On Lamido, the source said the governor had some things to sort out before leaving the PDP, adding that the picture would be clear by January when more governors would join them, including the five that had been said to have identified with the New PDP but whose identities were kept secret for now.
Speaking after Baraje had read the communiqué, Tinubu said the merger with the New PDP was good for the overall interest of democracy in the country.
According to him, “It is a good rescue mission for our fledgling democracy, it is a must for the country, is very necessary and we are happy about that.”
As soon as the news of the defection of the governors broke, their Edo State counterpart, Adams Oshiomhole, headed for the State House to meet Jonathan.
The meeting, held behind closed doors, started around noon and ended at about 1.20pm.
At the end of the meeting, the governor declined to speak with reporters talking to journalists.
Shortly after the announcement of the defection of the governors, 49 out of the 67 members of the PDP in the House of Representatives, whose governors have joined the opposition party, also followed suit.
A statement by a member of the group in the House, Hon. Suleiman Abdurahman Kawu Sumaila, said legislators from Adamawa, Kano, Kwara, Rivers and Sokoto had gone with their governors to the APC.
Of the 49 defecting lawmakers, Kano has the highest number of 14, followed by Rivers with 13, while Sokoto has 11. Adamawa and Kwara have six and five respectively.
The other lawmakers who are still staying in the PDP because their governors have not defected are 18 from Jigawa and Niger States.
Before the defection, the PDP had 70 senators and 204 House members while APC had137 members in the House and 34 senators.
It was however, a different ball game in the Senate as THISDAY learnt that New PDP senators are divided over whether they should follow their governors to APC.
Ten of them, a source said, had opted out of the splinter group.
Senate Leader, Senator Victor Ndoma-Egba, yesterday said the defection of the governors had not affected the PDP caucus in the upper chamber, as no senator has formally informed the Senate of his defection.
Ndoma-Egba, who said it was still unclear how the defection would affect the PDP in the Senate, added that the rule guiding defection in the Senate was clear as any senator crossing over to another party has to state in clear terms the reason for his defection.
Section 68 subsection (1g), stipulates the condition under which a lawmaker could defect and keep his seat.
It says: “A member of the Senate or the House of Representatives shall vacate his seat in the House of which he is a member if… being a person whose election to the House was sponsored by a political party, he becomes a member of another political party before the expiration of the period for which that House was elected; provided that his membership of the latter political party is not as a result of a division in the political party of which he was previously a member or of a merger of two or more political parties or faction by one of which he was previously sponsored.”

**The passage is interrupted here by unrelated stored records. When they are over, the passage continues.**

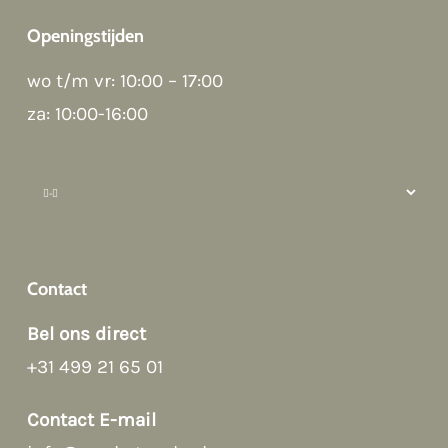
Openingstijden
wo t/m vr: 10:00 – 17:00
Good afternoon 👋
Hoi! Kunnen we ergens bij helpen?
za: 10:00-16:00
How can we help?
Contact
Bel ons direct
+31 499 21 65 01
Afspraak maken
Contact E-mail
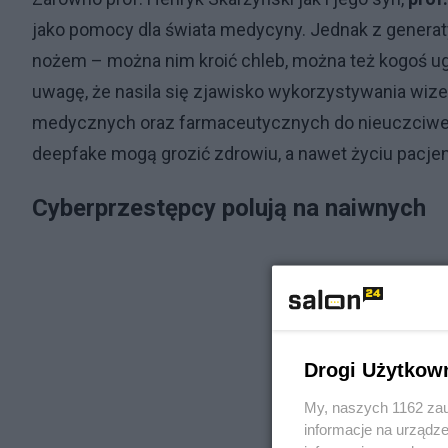
jako pomocy dla świata medycyny. Jednak z generat
nożem – można nim kroić chleb, można też kogoś ugo
uwagę, że nasila się zjawisko wykorzystywania wi
medycznych oraz farmaceutycznych do nieuczciwej
deepfake mogą grozić zdrowiu, a nawet życiu pacje
Cyberprzestępcy polują na naiwnych
Drogi Użytkow
My, naszych 1162 zau
informacje na urządze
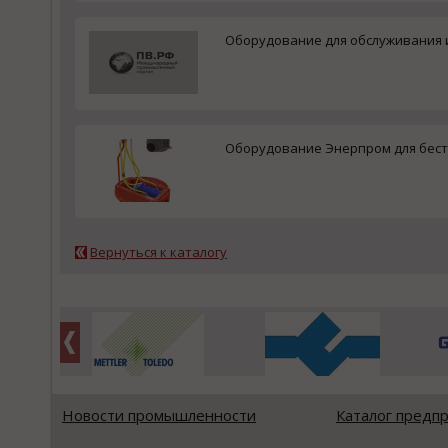
Оборудование для обслуживания 
Оборудование Энерпром для бес
Вернуться к каталогу
Новости промышленности
Каталог предп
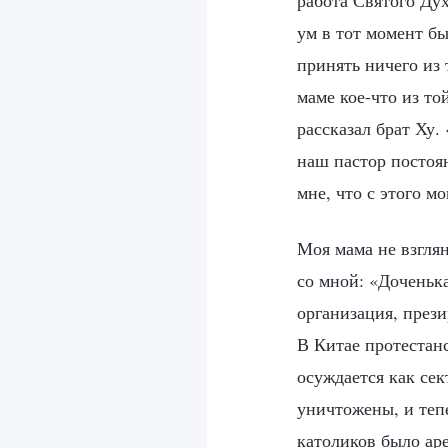
работа Святого Ду
ум в тот момент б
принять ничего из 
маме кое-что из т
рассказал брат Ху.
наш пастор постоя
мне, что с этого м
Моя мама не взгля
со мной: «Доченьк
организация, прези
В Китае протестан
осуждается как се
уничтожены, и теп
католиков было ар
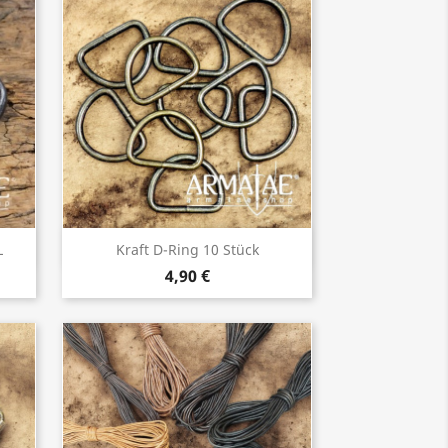
Vorschau

L
Kraft D-Ring 10 Stück
4,90 €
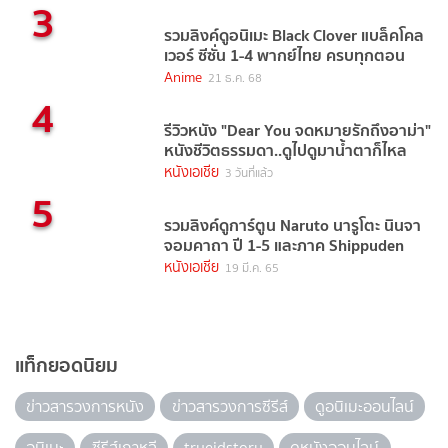
3
รวมลิงค์ดูอนิเมะ Black Clover แบล็คโคล
เวอร์ ซีซั่น 1-4 พากย์ไทย ครบทุกตอน
Anime
21 ธ.ค. 68
4
รีวิวหนัง "Dear You จดหมายรักถึงอาม่า"
หนังชีวิตธรรมดา..ดูไปดูมาน้ำตาก็ไหล
หนังเอเชีย
3 วันที่แล้ว
5
รวมลิงค์ดูการ์ตูน Naruto นารูโตะ นินจา
จอมคาถา ปี 1-5 และภาค Shippuden
หนังเอเชีย
19 มี.ค. 65
แท็กยอดนิยม
ข่าวสารวงการหนัง
ข่าวสารวงการซีรีส์
ดูอนิเมะออนไลน์
อนิเมะ
ซีรีส์เกาหลี
trueidstory
ดูหนังออนไลน์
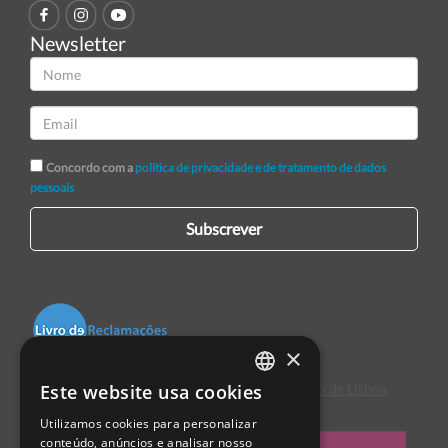
Newsletter
Concordo com a
política de privacidade e de tratamento de dados
pessoais
Subscrever
×
Este website usa cookies
Centro de Arbitragem de Conflitos de Consumo de Lisboa
PORTUGUESE
Utilizamos cookies para personalizar
ENGLISH
conteúdo, anúncios e analisar nosso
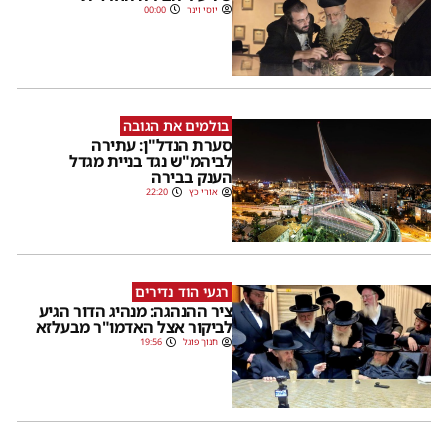
יוסי וינר
00:00
בולמים את הגובה
סערת הנדל"ן: עתירה
לביהמ"ש נגד בניית מגדל
הענק בבירה
אורי כץ
22:20
רגעי הוד נדירים
ציר ההנהגה: מנהיג הדור הגיע
לביקור אצל האדמו"ר מבעלזא
חנוך פוגל
19:56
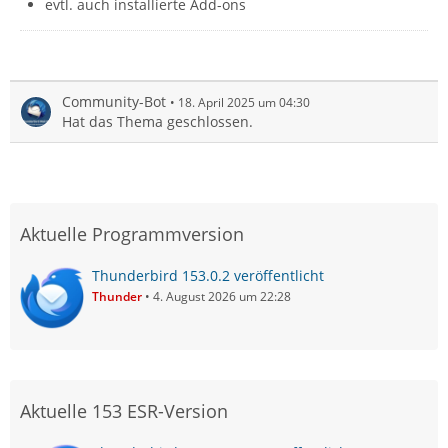
evtl. auch installierte Add-ons
Community-Bot
18. April 2025 um 04:30
Hat das Thema geschlossen.
Aktuelle Programmversion
Thunderbird 153.0.2 veröffentlicht
Thunder
4. August 2026 um 22:28
Aktuelle 153 ESR-Version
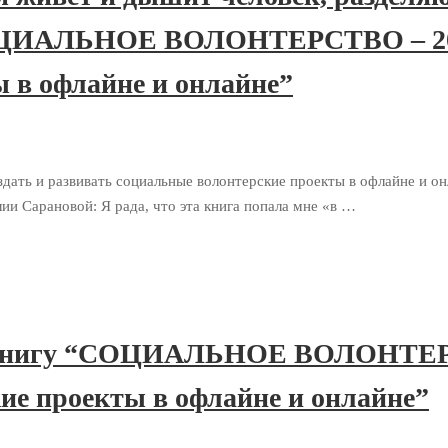
ОЦИАЛЬНОЕ ВОЛОНТЕРСТВО – 2022
 в офлайне и онлайне”
 и развивать социальные волонтерские проекты в офлайне и онла
 Сарановой: Я рада, что эта книга попала мне «в …
а книгу “СОЦИАЛЬНОЕ ВОЛОНТЕРСТ
ие проекты в офлайне и онлайне”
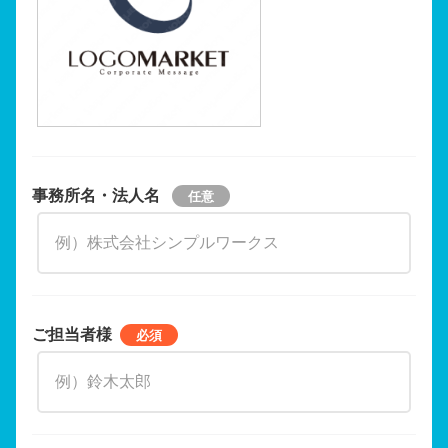
事務所名・法人名
ご担当者様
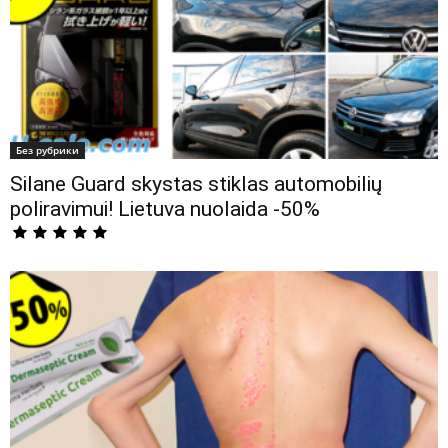
Без рубрики
Silane Guard skystas stiklas automobilių
poliravimui! Lietuva nuolaida -50%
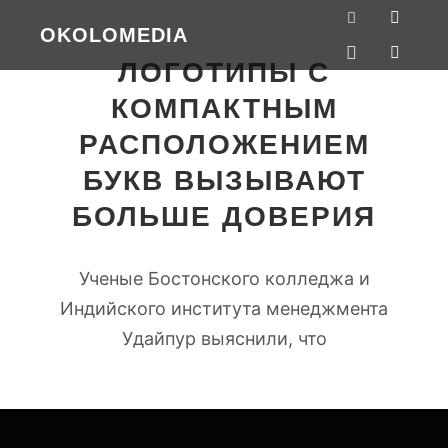
OKOLOMEDIA
ЛОГОТИПЫ С
КОМПАКТНЫМ
РАСПОЛОЖЕНИЕМ
БУКВ ВЫЗЫВАЮТ
БОЛЬШЕ ДОВЕРИЯ
Ученые Бостонского колледжа и
Индийского института менеджмента
Удайпур выяснили, что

The defection has also revealed a major crack in the ranks of New PDP in the Senate as some of them, notably Senator Simeon Ajibola (Kwara South), have distanced himself from the group.

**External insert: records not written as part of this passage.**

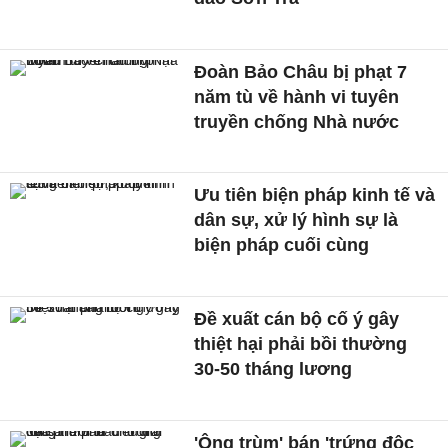
Đoàn Bảo Châu bị phạt 7
năm tù về hành vi tuyên
truyền chống Nhà nước
Ưu tiên biện pháp kinh tế và
dân sự, xử lý hình sự là
biện pháp cuối cùng
Đề xuất cán bộ cố ý gây
thiệt hại phải bồi thường
30-50 tháng lương
'Ông trùm' bán 'trứng độc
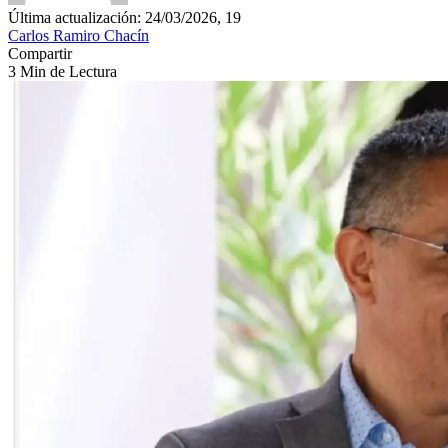
Última actualización: 24/03/2026, 19
Carlos Ramiro Chacín
Compartir
3 Min de Lectura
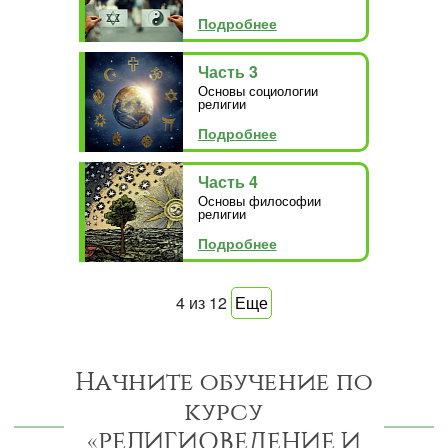
Подробнее
Часть 3
Основы социологии
религии
Подробнее
Часть 4
Основы философии
религии
Подробнее
4
из
12
Еще
Начните обучение по
курсу
«РЕЛИГИОВЕДЕНИЕ И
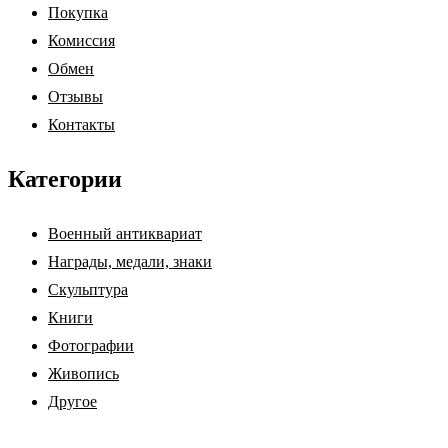
Покупка
Комиссия
Обмен
Отзывы
Контакты
Категории
Военный антиквариат
Награды, медали, знаки
Скульптура
Книги
Фотографии
Живопись
Другое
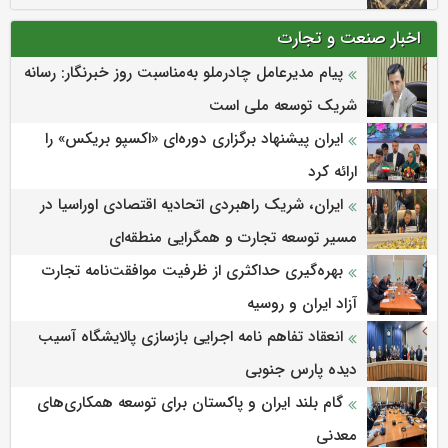
اخبار صنعت و تجارت
پیام مدیرعامل چادرملو به‌مناسبت روز خبرنگار: رسانه
شریک توسعه ملی است
ایران پیشنهاد برگزاری دوره‌ای «اکسپو بریکس» را
ارائه کرد
ایران، شریک راهبردی اتحادیه اقتصادی اوراسیا در
مسیر توسعه تجارت و همگرایی منطقه‌ای
بهره‌گیری حداکثری از ظرفیت موافقت‌نامه تجارت
آزاد ایران و روسیه
انعقاد تفاهم نامه اجرایی بازسازی پالایشگاه آسیب
دیده پارس جنوبی
گام بلند ایران و پاکستان برای توسعه همکاری‌های
معدنی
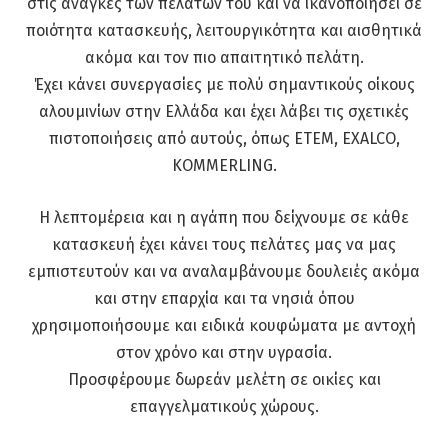
στις ανάγκες των πελατών του και να ικανοποιήσει σε
ποιότητα κατασκευής, λειτουργικότητα και αισθητικά
ακόμα και τον πιο απαιτητικό πελάτη.
Έχει κάνει συνεργασίες με πολύ σημαντικούς οίκους
αλουμινίων στην Ελλάδα και έχει λάβει τις σχετικές
πιστοποιήσεις από αυτούς, όπως ΕΤΕΜ, EXALCO,
KOMMERLING.
Η λεπτομέρεια και η αγάπη που δείχνουμε σε κάθε
κατασκευή έχει κάνει τους πελάτες μας να μας
εμπιστευτούν και να αναλαμβάνουμε δουλειές ακόμα
και στην επαρχία και τα νησιά όπου
χρησιμοποιήσουμε και ειδικά κουφώματα με αντοχή
στον χρόνο και στην υγρασία.
Προσφέρουμε δωρεάν μελέτη σε οικίες και
επαγγελματικούς χώρους.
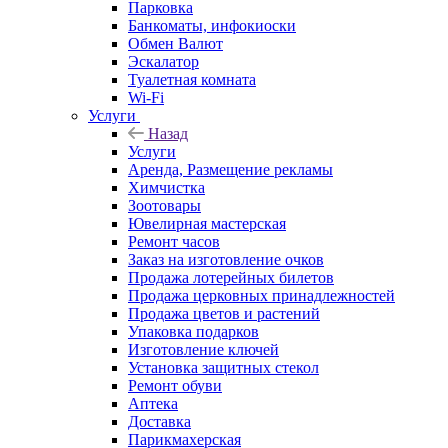
Парковка
Банкоматы, инфокиоски
Обмен Валют
Эскалатор
Туалетная комната
Wi-Fi
Услуги
Назад
Услуги
Аренда, Размещение рекламы
Химчистка
Зоотовары
Ювелирная мастерская
Ремонт часов
Заказ на изготовление очков
Продажа лотерейных билетов
Продажа церковных принадлежностей
Продажа цветов и растений
Упаковка подарков
Изготовление ключей
Установка защитных стекол
Ремонт обуви
Аптека
Доставка
Парикмахерская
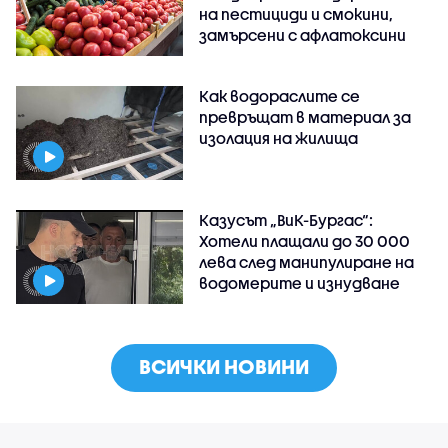
на пестициди и смокини,
замърсени с афлатоксини
Как водораслите се
превръщат в материал за
изолация на жилища
Казусът „ВиК-Бургас“:
Хотели плащали до 30 000
лева след манипулиране на
водомерите и изнудване
ВСИЧКИ НОВИНИ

He also disclosed that no fewer than 10 of the 22 senators in the New PDP had opted out.
According to him, two senators from Niger State and another one from Adamawa have not attended any of their meetings since inception and therefore won’t go with them.
He listed such senators to include Senators Zainab Kure (Niger South), Awaisu Kuta (Niger East) Bello Tukur (Adamawa Central)
In a statement by its spokesperson, Chief Eze Chukwuemeka Eze, the New PDP said with the defection to APC, PDP had become a minority party in the country.